§ What you have to do: Reproduce the lines of the material from the very first one through the line containing "Популярная тема с новыми сообщениями", and leave out the pictures.

Source records
= = = = = = =

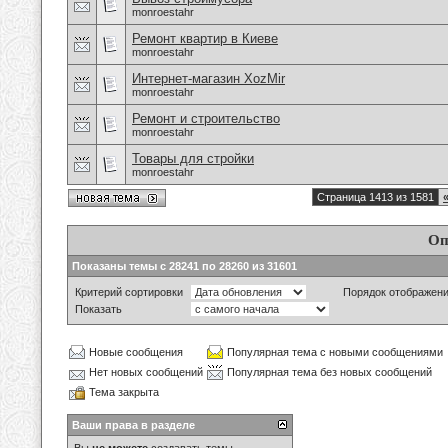
monroestahr
Ремонт квартир в Киеве
monroestahr
Интернет-магазин XozMir
monroestahr
Ремонт и строительство
monroestahr
Товары для стройки
monroestahr
Страница 1413 из 1581
Оп
Показаны темы с 28241 по 28260 из 31601
Критерий сортировки
Порядок отображен
Показать
Новые сообщения
Популярная тема с новыми сообщениями
Нет новых сообщений
Популярная тема без новых сообщений
Тема закрыта
Ваши права в разделе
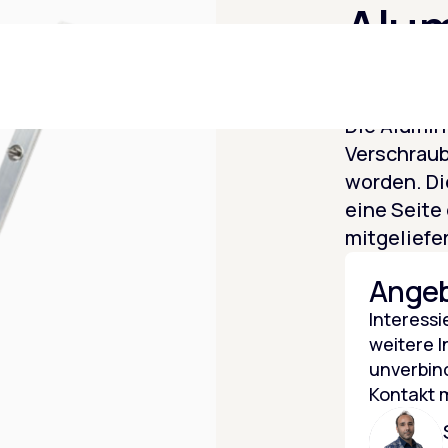
Alu
Kle
Die Alumin
Verschrau
worden. Di
eine Seite
mitgeliefe
Angeb
Interessi
weitere I
unverbin
Kontakt m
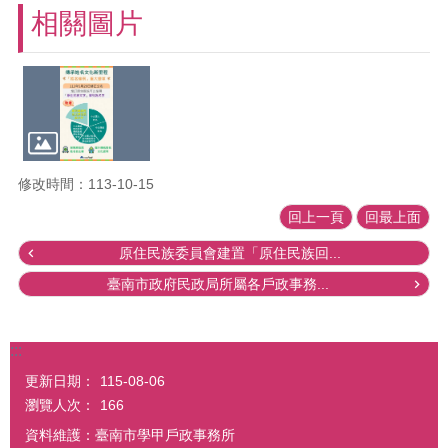
相關圖片
修改時間：113-10-15
回上一頁
回最上面
原住民族委員會建置「原住民族回...
臺南市政府民政局所屬各戶政事務...
:::
更新日期：
115-08-06
瀏覽人次：
166
資料維護：臺南市學甲戶政事務所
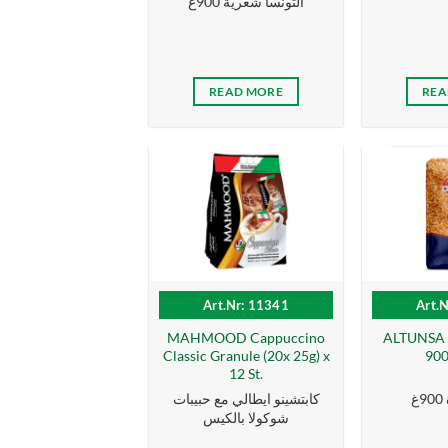
التونسا شعرية 900غ
READ MORE
REA
Art.Nr: 11341
Art.
MAHMOOD Cappuccino
ALTUNSA 
Classic Granule (20x 25g) x
900
12 St.
غ
كابتشينو ايطالي مع حبيبات
شوكولا بالكيس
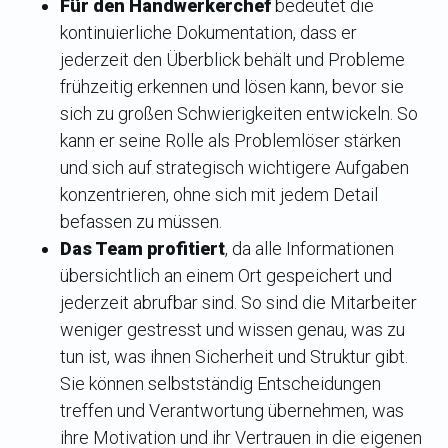
Für den Handwerkerchef
bedeutet die
kontinuierliche Dokumentation, dass er
jederzeit den Überblick behält und Probleme
frühzeitig erkennen und lösen kann, bevor sie
sich zu großen Schwierigkeiten entwickeln. So
kann er seine Rolle als Problemlöser stärken
und sich auf strategisch wichtigere Aufgaben
konzentrieren, ohne sich mit jedem Detail
befassen zu müssen.
Das Team profitiert
, da alle Informationen
übersichtlich an einem Ort gespeichert und
jederzeit abrufbar sind. So sind die Mitarbeiter
weniger gestresst und wissen genau, was zu
tun ist, was ihnen Sicherheit und Struktur gibt.
Sie können selbstständig Entscheidungen
treffen und Verantwortung übernehmen, was
ihre Motivation und ihr Vertrauen in die eigenen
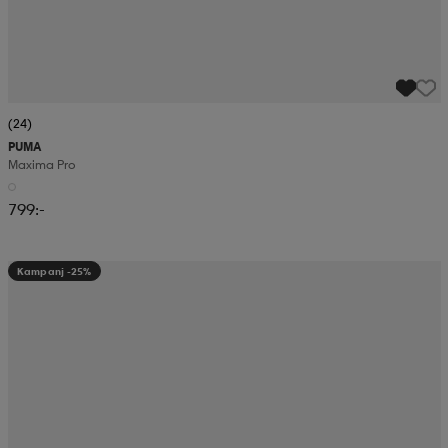
(24)
PUMA
Maxima Pro
799:-
Kampanj -25%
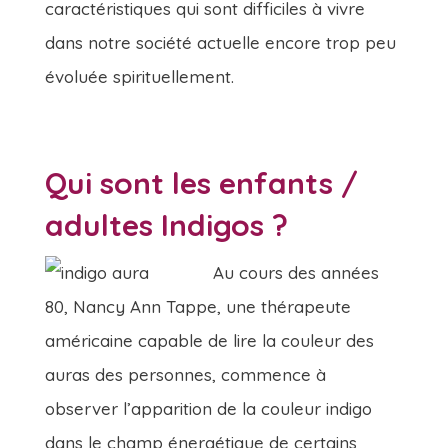
caractéristiques qui sont difficiles à vivre
dans notre société actuelle encore trop peu
évoluée spirituellement.
Qui sont les enfants /
adultes Indigos ?
Au cours des années
80, Nancy Ann Tappe, une thérapeute
américaine capable de lire la couleur des
auras des personnes, commence à
observer l’apparition de la couleur indigo
dans le champ énergétique de certains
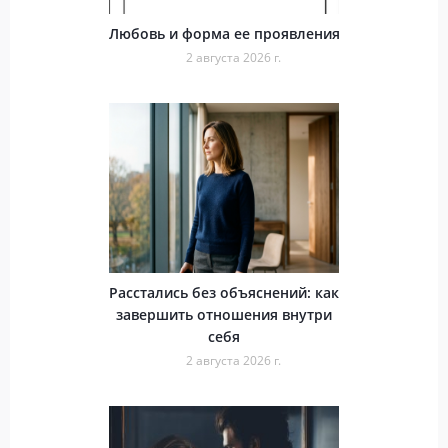
Любовь и форма ее проявления
2 августа 2026 г.
Расстались без объяснений: как
завершить отношения внутри
себя
2 августа 2026 г.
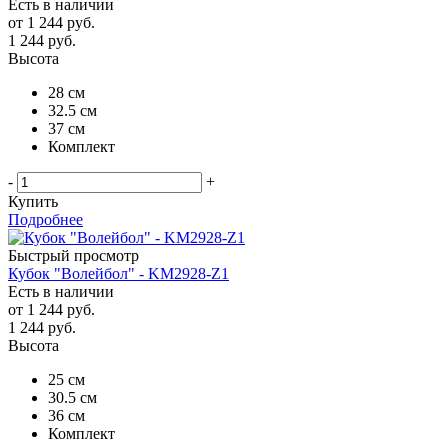
Есть в наличии
от
1 244 руб.
1 244
руб.
Высота
28 см
32.5 см
37 см
Комплект
-
+
Купить
Подробнее
Быстрый просмотр
Кубок "Волейбол" - KM2928-Z1
Есть в наличии
от
1 244 руб.
1 244
руб.
Высота
25 см
30.5 см
36 см
Комплект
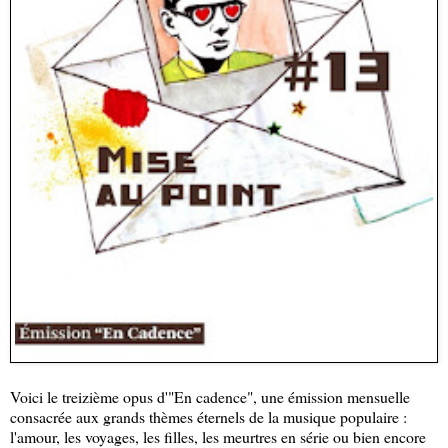
Voici le treizième opus d'"En cadence", une émission mensuelle
consacrée aux grands thèmes éternels de la musique populaire :
l'amour, les voyages, les filles, les meurtres en série ou bien encore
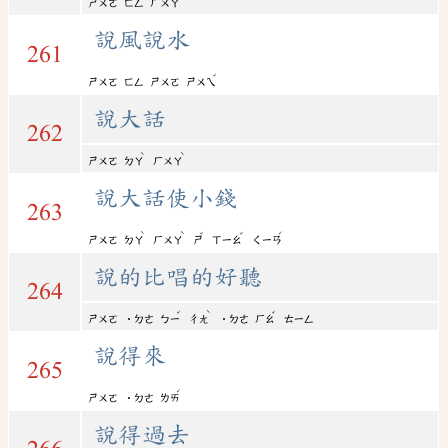
ㄕㄨㄛ
ㄈㄥ
ㄏㄨㄚ
說風說水
261
ˇ
ㄕㄨㄛ
ㄈㄥ
ㄕㄨㄛ
ㄕㄨㄟ
說大話
262
ˋ
ˋ
ㄕㄨㄛ
ㄉㄚ
ㄏㄨㄚ
說大話使小錢
263
ˋ
ˋ
ˇ
ˇ
ˊ
ㄕㄨㄛ
ㄉㄚ
ㄏㄨㄚ
ㄕ
ㄒㄧㄠ
ㄑㄧㄢ
說的比唱的好聽
264
ˇ
ˋ
ˇ
ㄕㄨㄛ
˙ㄉㄜ
ㄅㄧ
ㄔㄤ
˙ㄉㄜ
ㄏㄠ
ㄊㄧㄥ
說得來
265
ˊ
ㄕㄨㄛ
˙ㄉㄜ
ㄌㄞ
說得過去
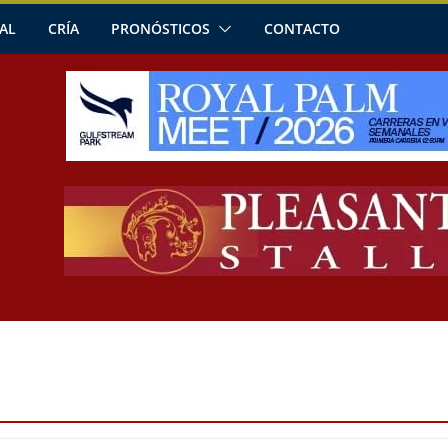
AL
CRÍA
PRONÓSTICOS
CONTACTO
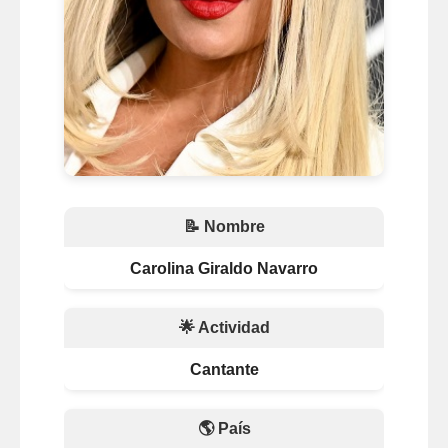
📝 Nombre
Carolina Giraldo Navarro
🌟 Actividad
Cantante
🌎 País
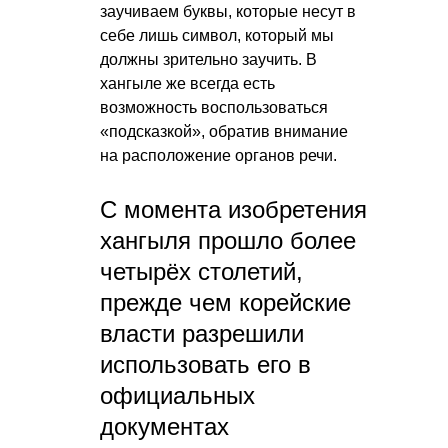
заучиваем буквы, которые несут в
себе лишь символ, который мы
должны зрительно заучить. В
хангыле же всегда есть
возможность воспользоваться
«подсказкой», обратив внимание
на расположение органов речи.
С момента изобретения
хангыля прошло более
четырёх столетий,
прежде чем корейские
власти разрешили
использовать его в
официальных
документах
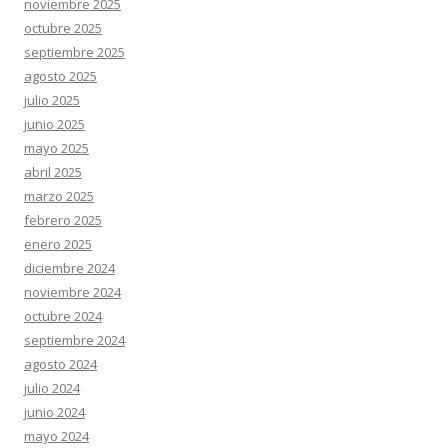
noviembre 2025
octubre 2025
septiembre 2025
agosto 2025
julio 2025
junio 2025
mayo 2025
abril 2025
marzo 2025
febrero 2025
enero 2025
diciembre 2024
noviembre 2024
octubre 2024
septiembre 2024
agosto 2024
julio 2024
junio 2024
mayo 2024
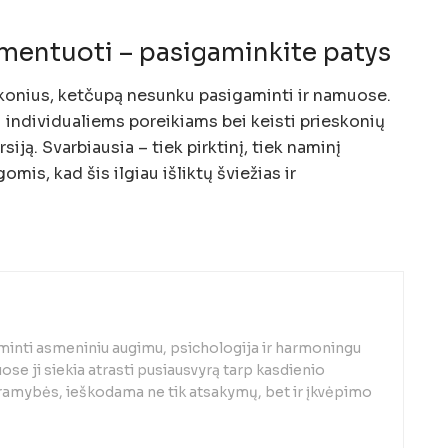
imentuoti – pasigaminkite patys
skonius, ketčupą nesunku pasigaminti ir namuose.
i individualiems poreikiams bei keisti prieskonių
siją. Svarbiausia – tiek pirktinį, tiek naminį
mis, kad šis ilgiau išliktų šviežias ir
minti asmeniniu augimu, psichologija ir harmoningu
se ji siekia atrasti pusiausvyrą tarp kasdienio
 ramybės, ieškodama ne tik atsakymų, bet ir įkvėpimo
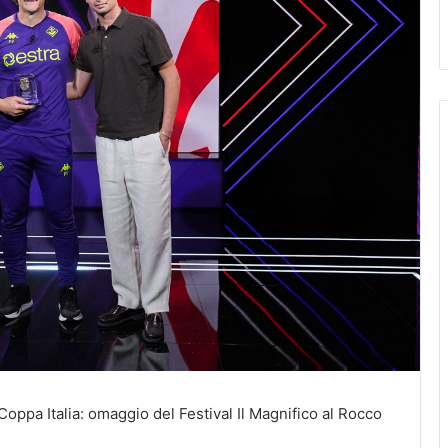
 Coppa Italia: omaggio del Festival Il Magnifico al Rocco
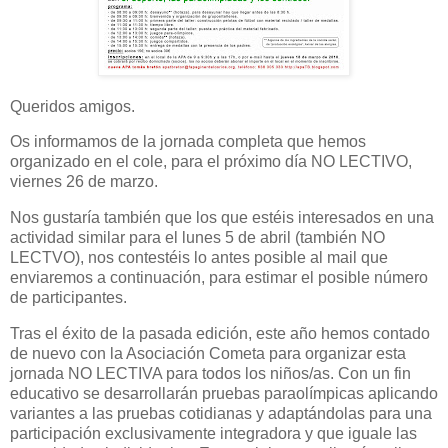
Queridos amigos.
Os informamos de la jornada completa que hemos
organizado en el cole, para el próximo día NO LECTIVO,
viernes 26 de marzo.
Nos gustaría también que los que estéis interesados en una
actividad similar para el lunes 5 de abril (también NO
LECTVO), nos contestéis lo antes posible al mail que
enviaremos a continuación, para estimar el posible número
de participantes.
Tras el éxito de la pasada edición, este año hemos contado
de nuevo con la Asociación Cometa para organizar esta
jornada NO LECTIVA para todos los niños/as. Con un fin
educativo se desarrollarán pruebas paraolímpicas aplicando
variantes a las pruebas cotidianas y adaptándolas para una
participación exclusivamente integradora y que iguale las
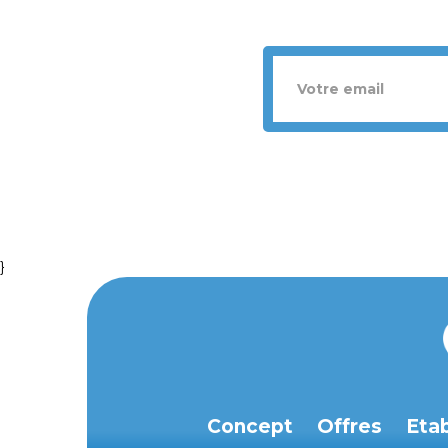
}
Concept
Offres
Eta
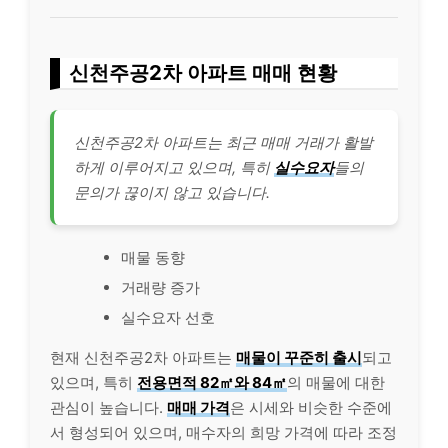
신천주공2차 아파트 매매 현황
신천주공2차 아파트는 최근 매매 거래가 활발
하게 이루어지고 있으며, 특히
실수요자
들의
문의가 끊이지 않고 있습니다.
매물 동향
거래량 증가
실수요자 선호
현재 신천주공2차 아파트는
매물이 꾸준히 출시
되고
있으며, 특히
전용면적 82㎡와 84㎡
의 매물에 대한
관심이 높습니다.
매매 가격
은 시세와 비슷한 수준에
서 형성되어 있으며, 매수자의 희망 가격에 따라 조정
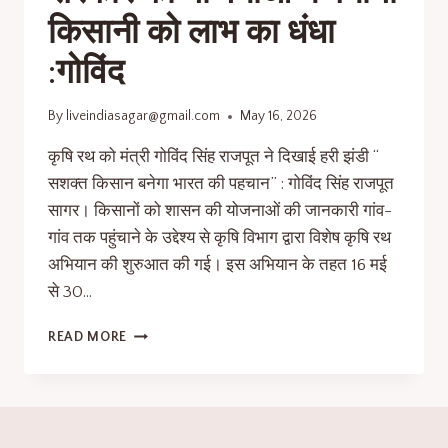
किसानी को लाभ का धंधा
:गोविंद
By
liveindiasagar@gmail.com
May 16, 2026
कृषि रथ को मंत्री गोविंद सिंह राजपूत ने दिखाई हरी झंडी “
सशक्त किसान बनेगा भारत की पहचान” : गोविंद सिंह राजपूत
सागर। किसानों को शासन की योजनाओं की जानकारी गांव-
गांव तक पहुंचाने के उद्देश्य से कृषि विभाग द्वारा विशेष कृषि रथ
अभियान की शुरुआत की गई। इस अभियान के तहत 16 मई
से 30…
READ MORE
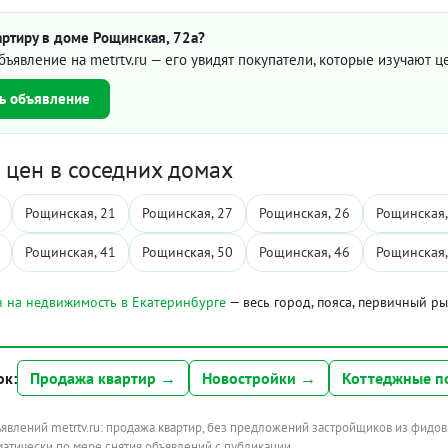
ртиру в доме Рощинская, 72а?
бъявление на metrtv.ru — его увидят покупатели, которые изучают 
ь объявление
цен в соседних домах
Рощинская, 21
Рощинская, 27
Рощинская, 26
Рощинская,
Рощинская, 41
Рощинская, 50
Рощинская, 46
Рощинская,
 на недвижимость в Екатеринбурге
— весь город, пояса, первичный р
ок:
Продажа квартир →
Новостройки →
Коттеджные п
ъявлений metrtv.ru: продажа квартир, без предложений застройщиков из фидов
атически по мере снятия объявлений с публикации.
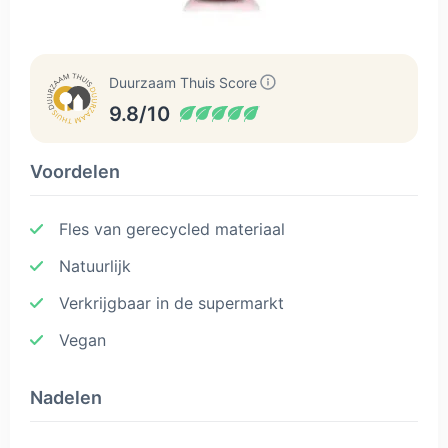
Duurzaam Thuis Score
9.8/10
Voordelen
Fles van gerecycled materiaal
Natuurlijk
Verkrijgbaar in de supermarkt
Vegan
Nadelen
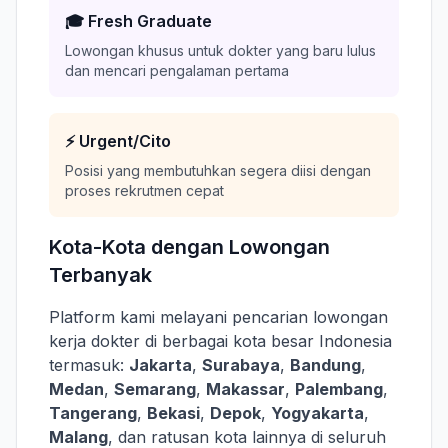
🎓 Fresh Graduate
Lowongan khusus untuk dokter yang baru lulus
dan mencari pengalaman pertama
⚡ Urgent/Cito
Posisi yang membutuhkan segera diisi dengan
proses rekrutmen cepat
Kota-Kota dengan Lowongan
Terbanyak
Platform kami melayani pencarian lowongan
kerja dokter di berbagai kota besar Indonesia
termasuk:
Jakarta
,
Surabaya
,
Bandung
,
Medan
,
Semarang
,
Makassar
,
Palembang
,
Tangerang
,
Bekasi
,
Depok
,
Yogyakarta
,
Malang
, dan ratusan kota lainnya di seluruh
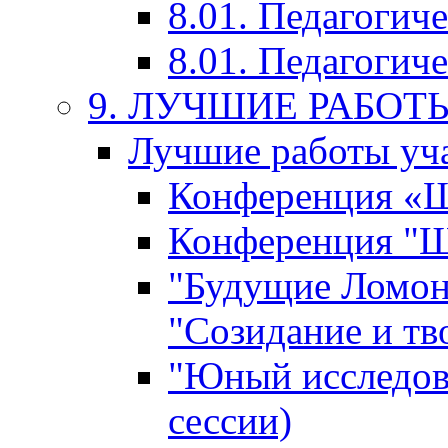
8.01. Педагогич
8.01. Педагогиче
9. ЛУЧШИЕ РАБО
Лучшие работы уча
Конференция «Ша
Конференция "Ша
"Будущие Ломон
"Созидание и тв
"Юный исследова
сессии)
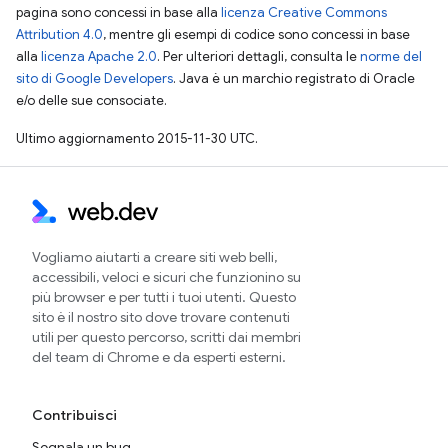
pagina sono concessi in base alla
licenza Creative Commons
Attribution 4.0
, mentre gli esempi di codice sono concessi in base
alla
licenza Apache 2.0
. Per ulteriori dettagli, consulta le
norme del
sito di Google Developers
. Java è un marchio registrato di Oracle
e/o delle sue consociate.
Ultimo aggiornamento 2015-11-30 UTC.
Vogliamo aiutarti a creare siti web belli,
accessibili, veloci e sicuri che funzionino su
più browser e per tutti i tuoi utenti. Questo
sito è il nostro sito dove trovare contenuti
utili per questo percorso, scritti dai membri
del team di Chrome e da esperti esterni.
Contribuisci
Segnala un bug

= = = = = = =

§ Exercise answer:
monroestahr
Ремонт квартир в Киеве
monroestahr
Интернет-магазин XozMir
monroestahr
Ремонт и строительство
monroestahr
Товары для стройки
monroestahr
Страница 1413 из 1581
Оп
Показаны темы с 28241 по 28260 из 31601
Критерий сортировки
Порядок отображен
Показать
Новые сообщения
Популярная тема с новыми сообщениями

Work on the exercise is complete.